Mothers Day has always been a rough one. At this point I feel like mentioning this kinda just annoys my wife. I don’t mean that in a harsh way, I understand. She just wants to have a great day, she wants to be free to love me, our daughter and our family and her mom and her Nana etc etc. She doesn’t want me to be sad or weird or dodgy, when I am all of these things. I clutter the landscape with my issues like a bank of foreboding dark and threatening skies, waiting to pounce upon anyone that trusted the sunny forecast they read last night.
Mothers day was always the one day I allowed myself to mourn, and to feel sorry for myself. Most of the time I resent my weaknesses, I am angry at my own whining or my bad attitude. Crying won’t help, wishing it would be different won’t do a damn thing and sharing with everyone how sad and heartbroken you are over something they can only uncomfortably try to comfort, what is by its nature, inconsolable? Fucking weak. Plus it’s just putting your sad little issue on someone elses plate, mucking up their day with your pathetic misery. Always seemed like a selfish path to take and never helped me either.
So once a year, I let myself mourn this hole in my life, to voice the secret wish that she was still here. Later I realized, it wasn’t about HER per se, since she was a rather horrible mother after all, but that I wanted A mother. A good one,..maybe that baked and stuff. I wanted a mom to share my good and bad days with and to be proud or ashamed of me. It’s hard to set your own moral code….a baseline is helpful. I wanted a mom that had stories of me. I wanted someone for whom, I was special enough, to remember. I wanted something other than all the scars to figure it out from.
Then I gave up my son, when I was 17. If I had kept him, I would have been like her (a really bad mom) and that just wasn’t an option. Mothers Day took a new turn downward into the abyss. It began to mark not only the failings of my own mother but my failings as a mother myself.

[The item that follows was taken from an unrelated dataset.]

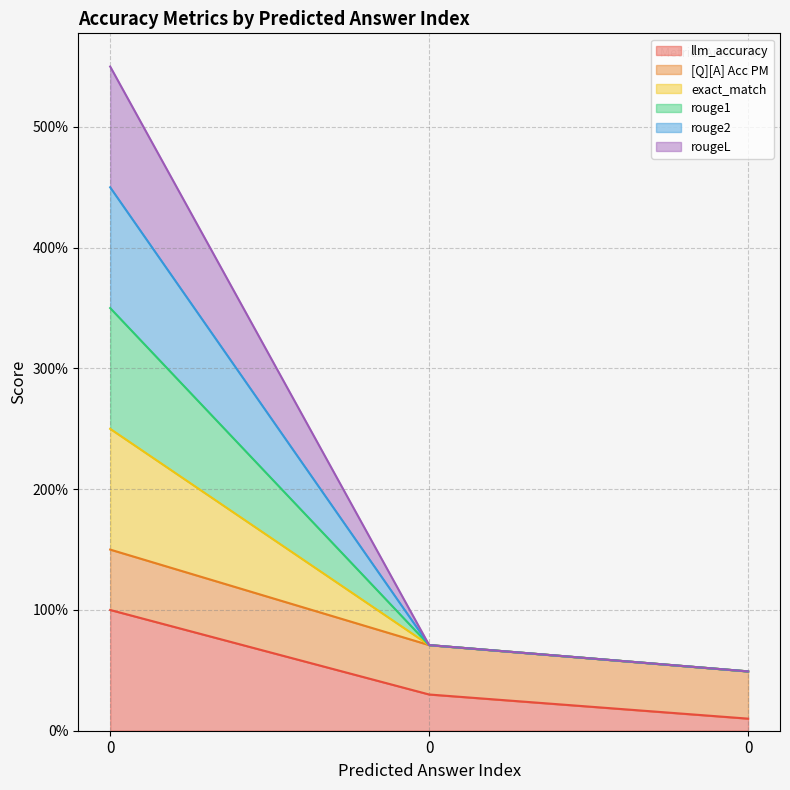

What are all the series names shown in the legend?

llm_accuracy, [Q][A] Acc PM, exact_match, rouge1, rouge2, rougeL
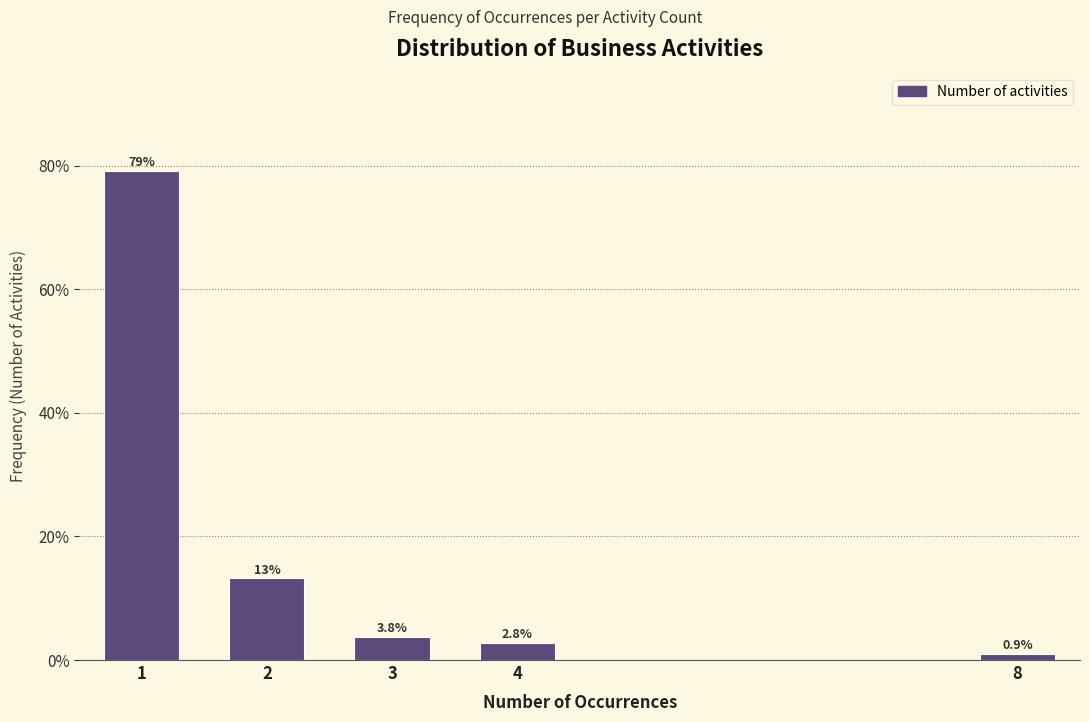

Reading left to right, transcribe all the data shown in this chart.

1=79.2	2=13.2	3=3.8	4=2.8	8=0.9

Let me just say it was a bad day and one of the few I truly allowed myself to grieve it all. I always stayed home except for my annual trip to clean up Gail’s grave. I refused communication with anyone. I spent that time destroying myself from the inside out. It was my day!

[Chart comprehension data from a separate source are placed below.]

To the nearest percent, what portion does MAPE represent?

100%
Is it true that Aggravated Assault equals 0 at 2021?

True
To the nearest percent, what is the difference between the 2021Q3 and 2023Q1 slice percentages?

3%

Then when I was 27, I had my daughter.
Again all the rules changed, but an about-face was required. Everyone in my life wanted to celebrate her existence, and I’m sure, break the encasement of sorrow I seemed so fond of. I mean, now I would be happy right??! I kept this one, we were doing all right, I had a family now.
Four years have passed and I’m better, better in general, healed in some places, still raw in others. I am better at being happy for the people in my life that love me no matter what, for my brilliant little girl and wonderful wife. I have an amazing mother-in-law and my sister-in-law is an angel. I have Tia’s, Aunties, Uncles and Grandmas that make my existence blessed.
My son is fucking brilliant, really, like a genius and he’s just a good person. . His family is also amazing. Although it took me 9 years to get over it, I finally made peace with that part. I’m not his mom, I mean, I gave birth to him and that was something that changed me forever, but I’m not his mom. Mourning that lack and all the ways his moms are better that anything I could have been, that makes no sense. It stopped me from reaching out to him, from loving them all as I should and saying things that might be hard, like “I love you”, knowing he didn’t have to say it back. We kind of annoy each other and act more like siblings, or a relatively closely aged niece and nephew. It’s pretty awesome and I hope we become friends as he gets older. I still hurt about it, and I still can be crazy about it all, but thankfully for everyone that deals with me, it’s a lot better.
So..Mothers Day. I still want to hide in a tree with a book and a bagged lunch. I still want to visit my moms grave and I will still be weird, because let face it, I’m weird on normal days. I will still slightly exasperate my wife and dampen her joy. Yet, I can smile on this day now, I can leave the house and get through the whole thing without crying (sometimes). I slightly resent not being able to lick my wounds and lay on the floor in a pool of my own misery, but hey flowers and cake help.